Welcome to your first "Nice Guy". The "Nice Guy" is a guy who makes friends with a girl hoping she'll develop the feelings he already has for her.

The Nice Guy is usually a bit of a doormat. Probably shy, definitely socially awkward. He is too scared and too inexperienced to flirt or present himself in an attractive light, and usually tries to hide all signs of his feelings from the object of his affections.

Its possible that if he had the confidence, maybe interest would have developed on your end. But because of the way he is, and the way he acts, it didn't. More than likely, he watches the guys you are interested in with resentment. He sits there and thinks "I'd be so much better for her" and "I'd treat her so much better". Which is bullshit, because he's probably never had a date in his life and he has no idea how he'd deal with a relationship, but its what he can tell himself to live in denial and pretend that he's your perfect match.

The other bad side is that he doesn't know shit about you. His one sided love affair means he's put you on a pedestal, he sees what he can of your good points and ignores your bad, treating you pretty much like an object rather than a person. Its not rational, and you can't reason with it.

When a guy follows you around like a lost puppy, he's doing what this guy did. The only real solution is to shut him down. Shut him up and tell him point blank that you aren't attracted to him, and that while you're fine with being his friend, you aren't fine with being followed everywhere. If he denies it, claims to just be your friend, look him straight in the eye and tell him you know he's lying, and that he needs to leave you alone for a while. Tell him he needs to stop talking to you until you come back and talk to him, and tell him you aren't sure you're going to be willing to do that.
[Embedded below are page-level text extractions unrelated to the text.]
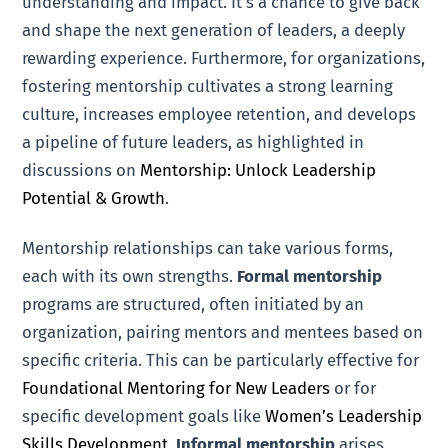
understanding and impact. It’s a chance to give back
and shape the next generation of leaders, a deeply
rewarding experience. Furthermore, for organizations,
fostering mentorship cultivates a strong learning
culture, increases employee retention, and develops
a pipeline of future leaders, as highlighted in
discussions on
Mentorship: Unlock Leadership
Potential & Growth
.
Mentorship relationships can take various forms,
each with its own strengths.
Formal mentorship
programs are structured, often initiated by an
organization, pairing mentors and mentees based on
specific criteria. This can be particularly effective for
Foundational Mentoring for New Leaders
or for
specific development goals like
Women’s Leadership
Skills Development
.
Informal mentorship
arises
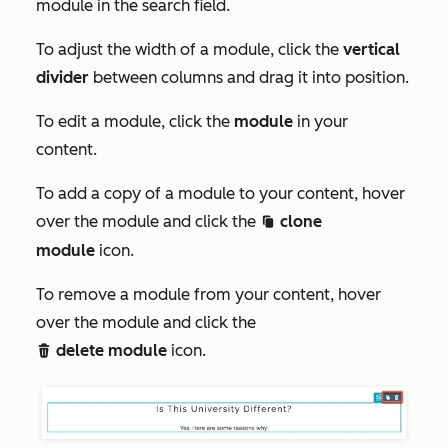
module in the
search
field.
To adjust the width of a module, click the
vertical
divider
between columns and drag it into position.
To edit a module, click the
module
in your
content.
To add a copy of a module to your content, hover
over the module and click the
clone
clonduplicate c
module
icon.
To remove a module from your content, hover
over the module and click the
delete module
icon.
delete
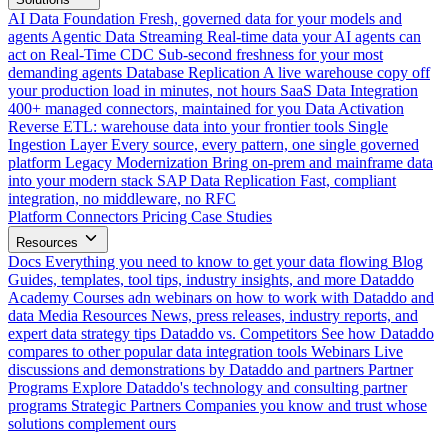
AI Data Foundation
Fresh, governed data for your models and
agents
Agentic Data Streaming
Real-time data your AI agents can
act on
Real-Time CDC
Sub-second freshness for your most
demanding agents
Database Replication
A live warehouse copy off
your production load in minutes, not hours
SaaS Data Integration
400+ managed connectors, maintained for you
Data Activation
Reverse ETL: warehouse data into your frontier tools
Single
Ingestion Layer
Every source, every pattern, one single governed
platform
Legacy Modernization
Bring on-prem and mainframe data
into your modern stack
SAP Data Replication
Fast, compliant
integration, no middleware, no RFC
Platform
Connectors
Pricing
Case Studies
Resources
Docs
Everything you need to know to get your data flowing
Blog
Guides, templates, tool tips, industry insights, and more
Dataddo
Academy
Courses adn webinars on how to work with Dataddo and
data
Media Resources
News, press releases, industry reports, and
expert data strategy tips
Dataddo vs. Competitors
See how Dataddo
compares to other popular data integration tools
Webinars
Live
discussions and demonstrations by Dataddo and partners
Partner
Programs
Explore Dataddo's technology and consulting partner
programs
Strategic Partners
Companies you know and trust whose
solutions complement ours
Also tell him that you won't be able to be his friend unless he stops chasing you and starts being interested in someone else. Tell him that his attraction is whats causing an issue, and that he can control it or you can't be around him anymore.

Its probably not possible, its probable that you'll have to hurt his feelings to get him to stop. But the alternative is to deal with this until he gets tired of it or explodes on you about how you don't appreciate everything he does for you and you're an idiot for not appreciating what was right in front of you.